▸ **YOUR GOAL**: Convert the items below into a numbered list, omitting blank lines and leaving the pictures out.

· · · · ·

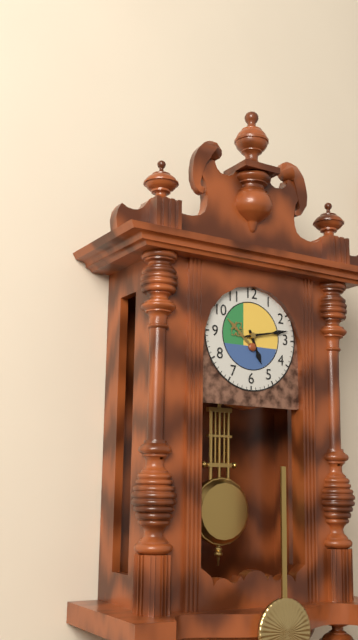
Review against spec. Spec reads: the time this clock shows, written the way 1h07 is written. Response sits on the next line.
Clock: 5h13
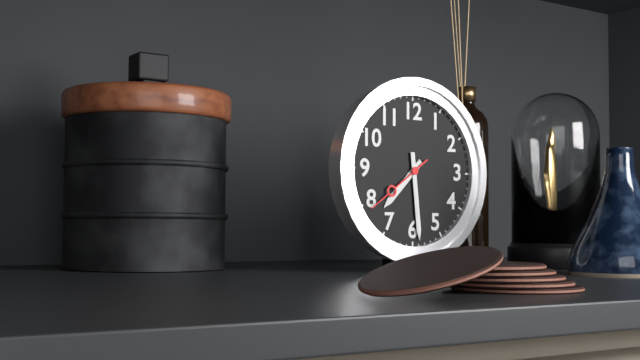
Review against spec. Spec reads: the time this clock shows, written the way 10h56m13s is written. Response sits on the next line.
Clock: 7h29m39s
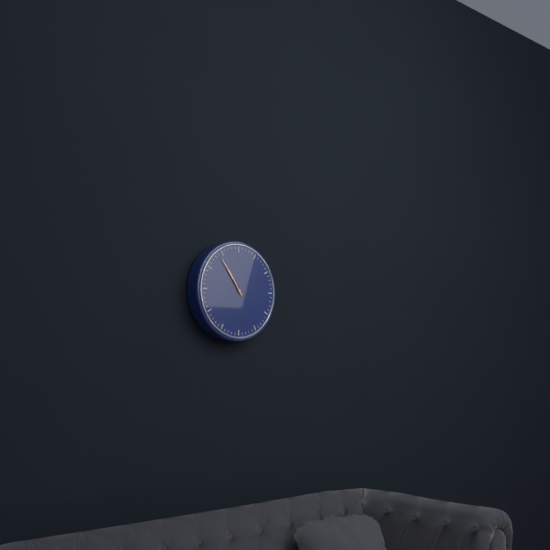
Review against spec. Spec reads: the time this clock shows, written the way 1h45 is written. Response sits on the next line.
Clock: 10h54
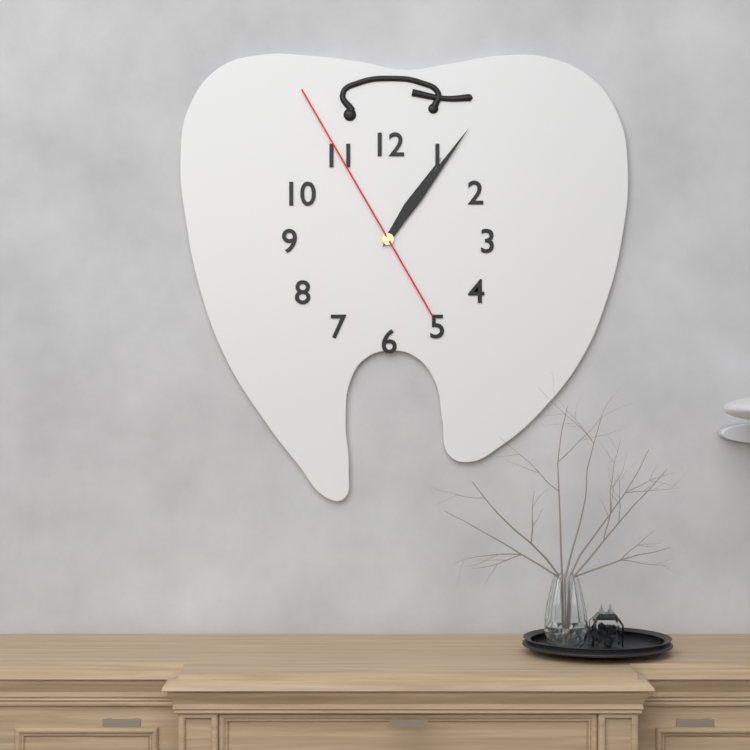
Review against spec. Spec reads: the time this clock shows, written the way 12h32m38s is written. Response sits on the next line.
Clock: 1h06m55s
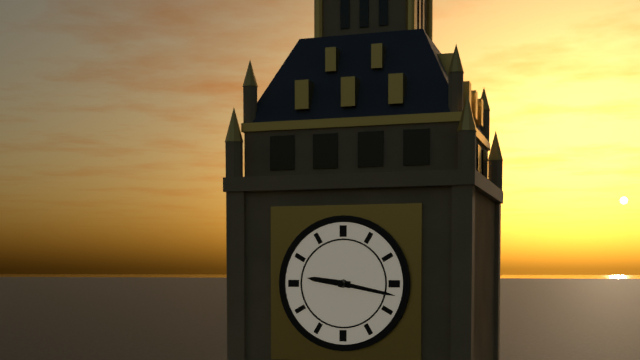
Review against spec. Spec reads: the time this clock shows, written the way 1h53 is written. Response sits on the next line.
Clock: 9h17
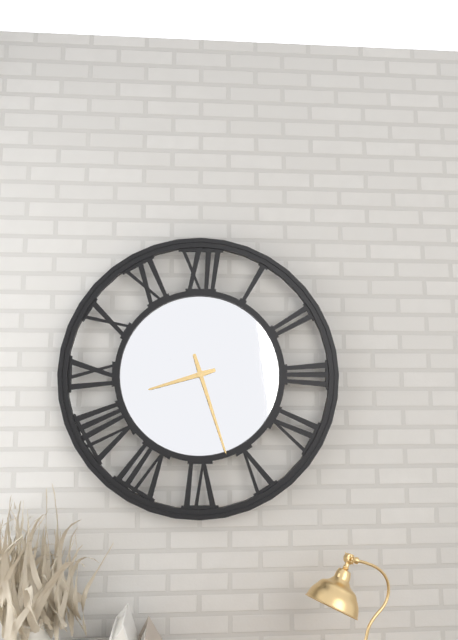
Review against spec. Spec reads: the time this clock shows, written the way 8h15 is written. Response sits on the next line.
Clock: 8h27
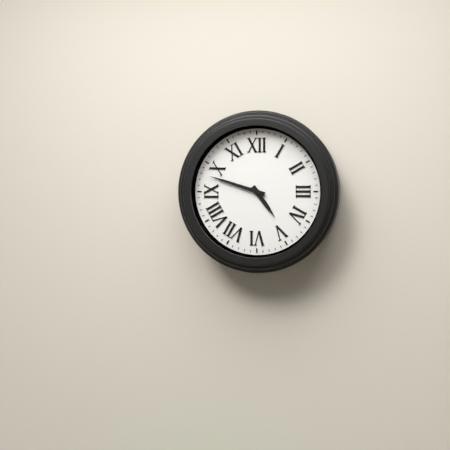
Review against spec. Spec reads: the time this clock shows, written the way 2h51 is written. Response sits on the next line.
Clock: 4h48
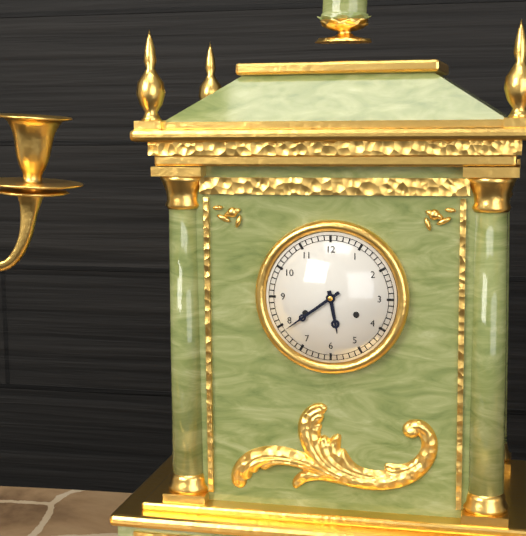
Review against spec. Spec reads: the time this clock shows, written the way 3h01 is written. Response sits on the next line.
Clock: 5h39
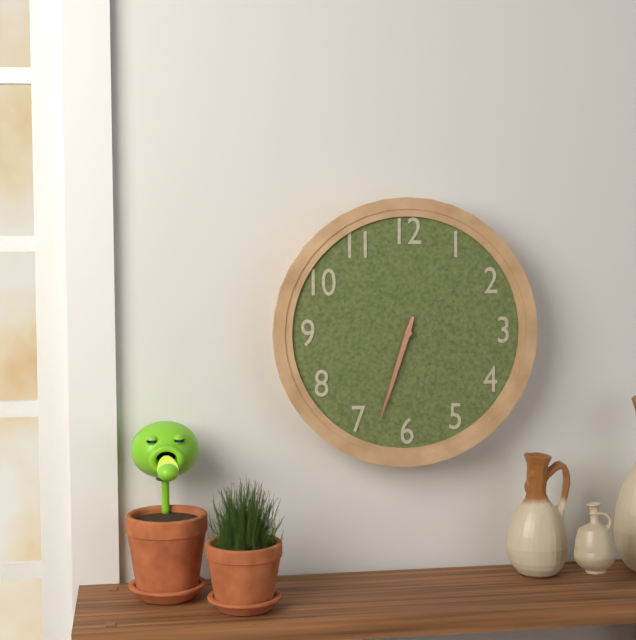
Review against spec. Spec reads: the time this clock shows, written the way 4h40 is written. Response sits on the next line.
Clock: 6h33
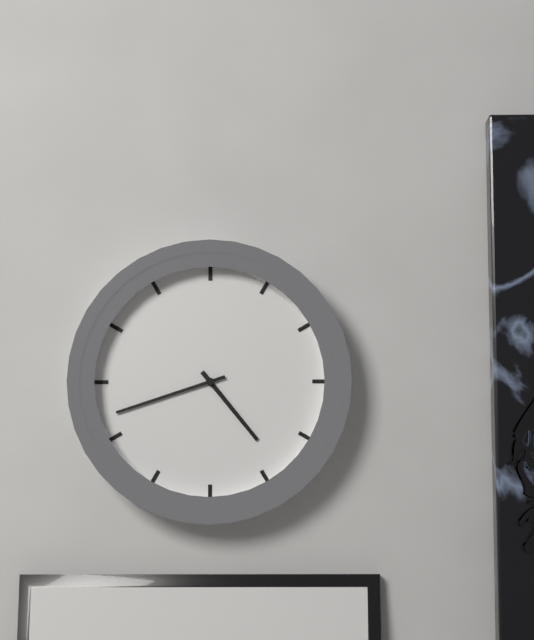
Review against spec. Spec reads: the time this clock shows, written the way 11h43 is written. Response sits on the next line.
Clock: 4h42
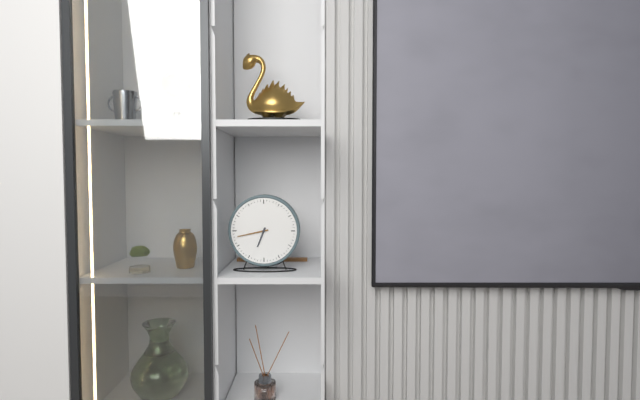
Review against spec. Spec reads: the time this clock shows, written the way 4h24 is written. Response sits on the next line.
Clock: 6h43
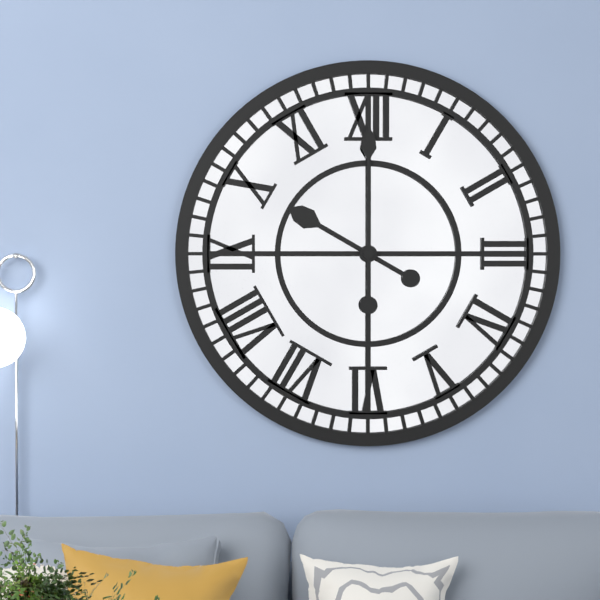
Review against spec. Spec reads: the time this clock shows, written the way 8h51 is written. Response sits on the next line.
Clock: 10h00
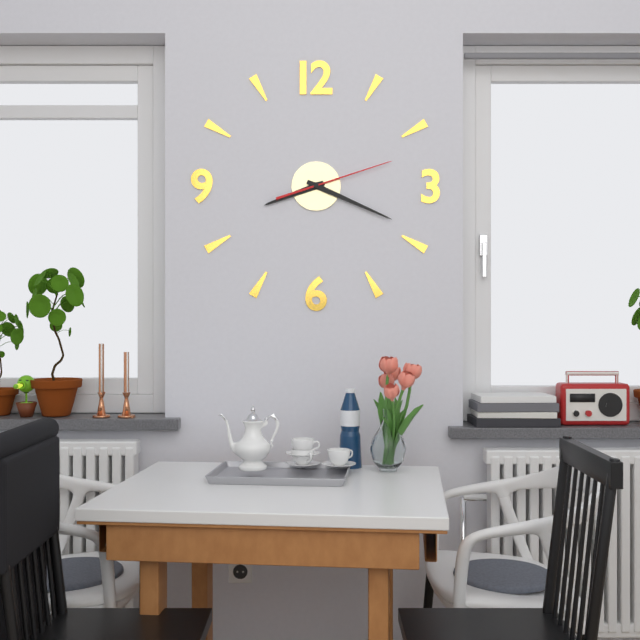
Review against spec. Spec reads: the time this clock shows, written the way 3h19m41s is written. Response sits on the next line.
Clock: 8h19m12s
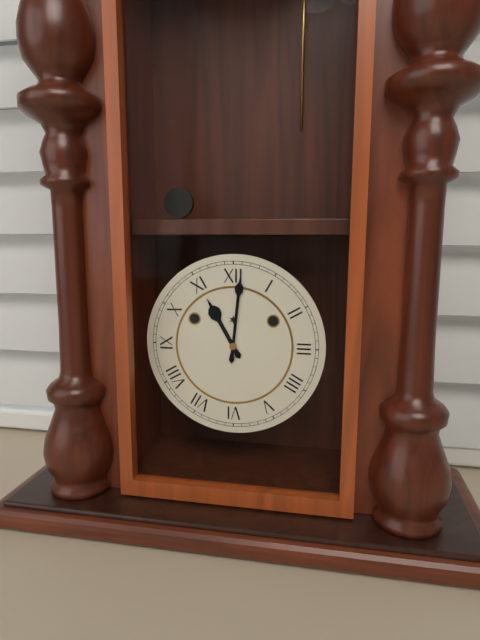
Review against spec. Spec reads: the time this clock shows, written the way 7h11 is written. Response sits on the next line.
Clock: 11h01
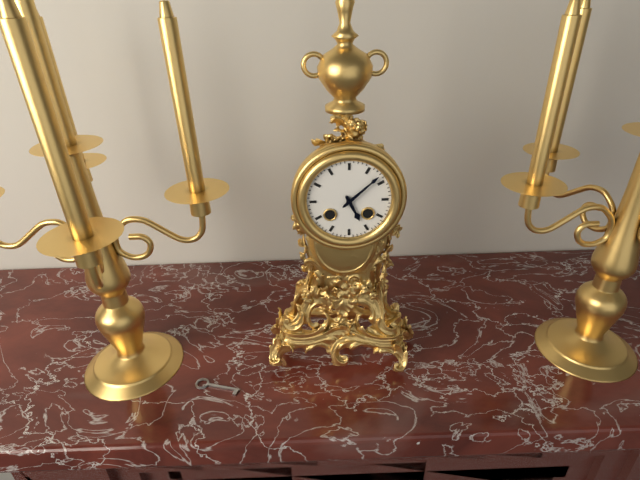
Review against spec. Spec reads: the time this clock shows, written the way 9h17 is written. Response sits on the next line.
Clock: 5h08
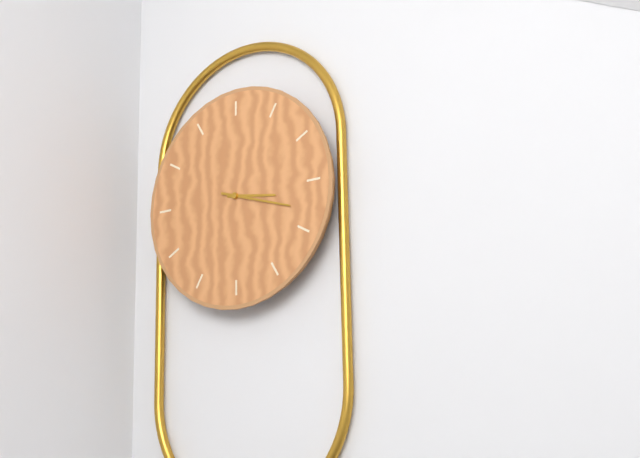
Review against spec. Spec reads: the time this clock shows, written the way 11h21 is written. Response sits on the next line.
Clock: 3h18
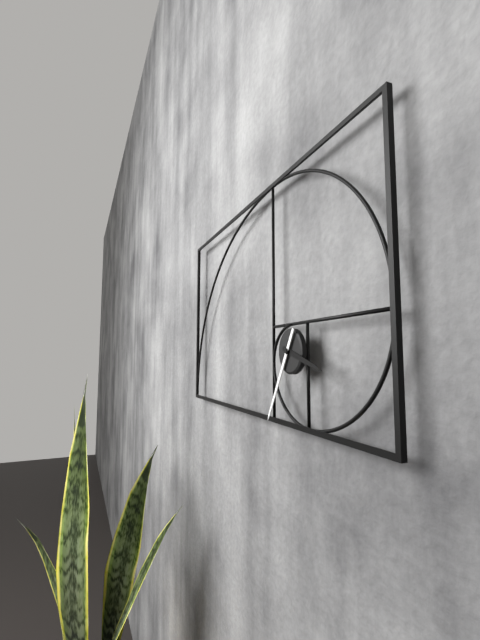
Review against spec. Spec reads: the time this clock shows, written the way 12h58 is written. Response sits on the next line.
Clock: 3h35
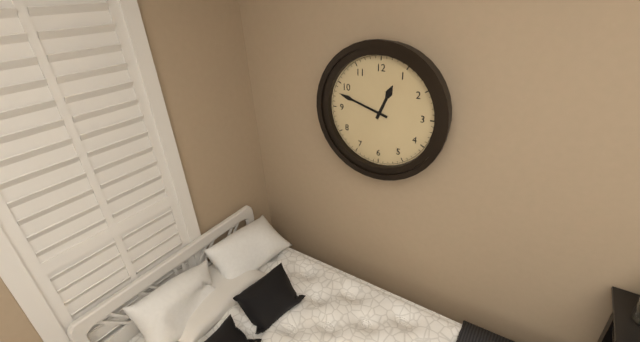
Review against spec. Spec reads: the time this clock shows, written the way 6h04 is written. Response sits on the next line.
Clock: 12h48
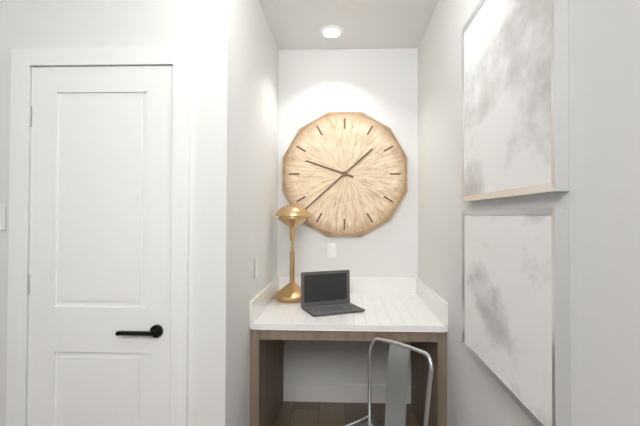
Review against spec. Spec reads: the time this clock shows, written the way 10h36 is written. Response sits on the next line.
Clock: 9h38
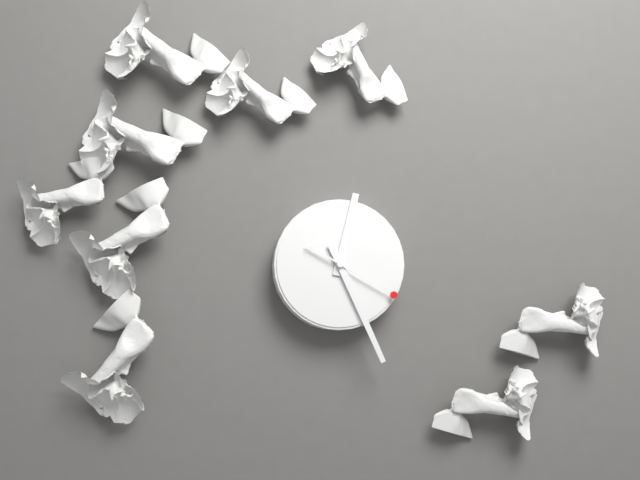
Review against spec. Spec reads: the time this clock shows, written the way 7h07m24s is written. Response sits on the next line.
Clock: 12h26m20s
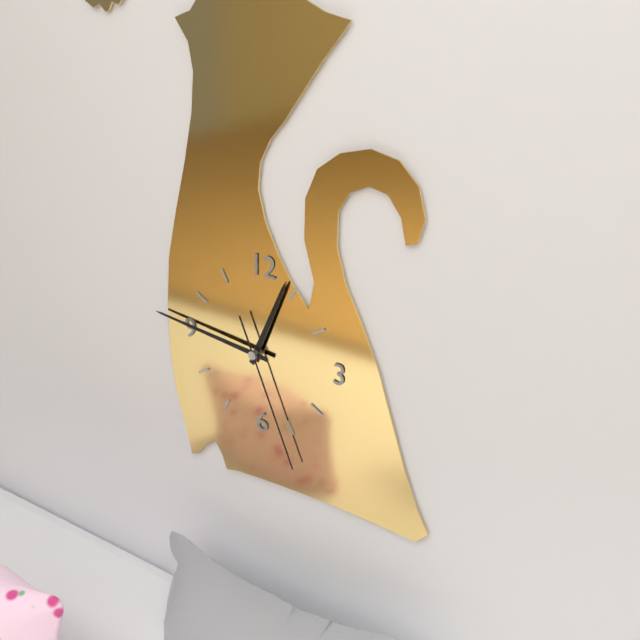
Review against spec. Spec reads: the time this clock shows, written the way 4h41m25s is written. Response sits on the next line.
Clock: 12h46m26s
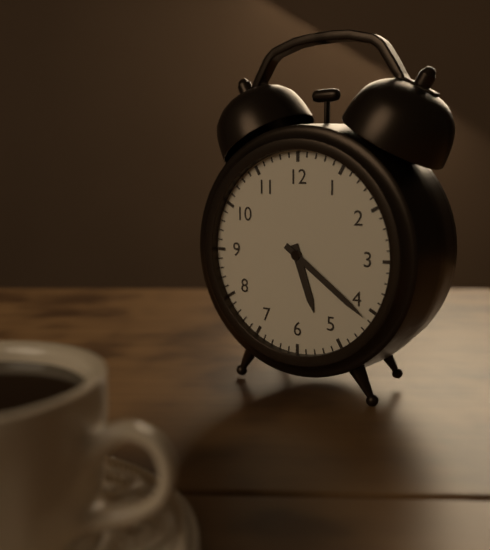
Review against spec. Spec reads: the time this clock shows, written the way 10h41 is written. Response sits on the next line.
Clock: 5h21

· · · · ·

▸ **REPLY TO THE EXERCISE**:
1. Review against spec. Spec reads: the time this clock shows, written the way 1h07 is written. Response sits on the next line.
2. Clock: 5h13
3. Review against spec. Spec reads: the time this clock shows, written the way 10h56m13s is written. Response sits on the next line.
4. Clock: 7h29m39s
5. Review against spec. Spec reads: the time this clock shows, written the way 1h45 is written. Response sits on the next line.
6. Clock: 10h54
7. Review against spec. Spec reads: the time this clock shows, written the way 12h32m38s is written. Response sits on the next line.
8. Clock: 1h06m55s
9. Review against spec. Spec reads: the time this clock shows, written the way 1h53 is written. Response sits on the next line.
10. Clock: 9h17
11. Review against spec. Spec reads: the time this clock shows, written the way 8h15 is written. Response sits on the next line.
12. Clock: 8h27
13. Review against spec. Spec reads: the time this clock shows, written the way 2h51 is written. Response sits on the next line.
14. Clock: 4h48
15. Review against spec. Spec reads: the time this clock shows, written the way 3h01 is written. Response sits on the next line.
16. Clock: 5h39
17. Review against spec. Spec reads: the time this clock shows, written the way 4h40 is written. Response sits on the next line.
18. Clock: 6h33
19. Review against spec. Spec reads: the time this clock shows, written the way 11h43 is written. Response sits on the next line.
20. Clock: 4h42
21. Review against spec. Spec reads: the time this clock shows, written the way 4h24 is written. Response sits on the next line.
22. Clock: 6h43
23. Review against spec. Spec reads: the time this clock shows, written the way 8h51 is written. Response sits on the next line.
24. Clock: 10h00
25. Review against spec. Spec reads: the time this clock shows, written the way 3h19m41s is written. Response sits on the next line.
26. Clock: 8h19m12s
27. Review against spec. Spec reads: the time this clock shows, written the way 7h11 is written. Response sits on the next line.
28. Clock: 11h01
29. Review against spec. Spec reads: the time this clock shows, written the way 9h17 is written. Response sits on the next line.
30. Clock: 5h08
31. Review against spec. Spec reads: the time this clock shows, written the way 11h21 is written. Response sits on the next line.
32. Clock: 3h18
33. Review against spec. Spec reads: the time this clock shows, written the way 12h58 is written. Response sits on the next line.
34. Clock: 3h35
35. Review against spec. Spec reads: the time this clock shows, written the way 6h04 is written. Response sits on the next line.
36. Clock: 12h48
37. Review against spec. Spec reads: the time this clock shows, written the way 10h36 is written. Response sits on the next line.
38. Clock: 9h38
39. Review against spec. Spec reads: the time this clock shows, written the way 7h07m24s is written. Response sits on the next line.
40. Clock: 12h26m20s
41. Review against spec. Spec reads: the time this clock shows, written the way 4h41m25s is written. Response sits on the next line.
42. Clock: 12h46m26s
43. Review against spec. Spec reads: the time this clock shows, written the way 10h41 is written. Response sits on the next line.
44. Clock: 5h21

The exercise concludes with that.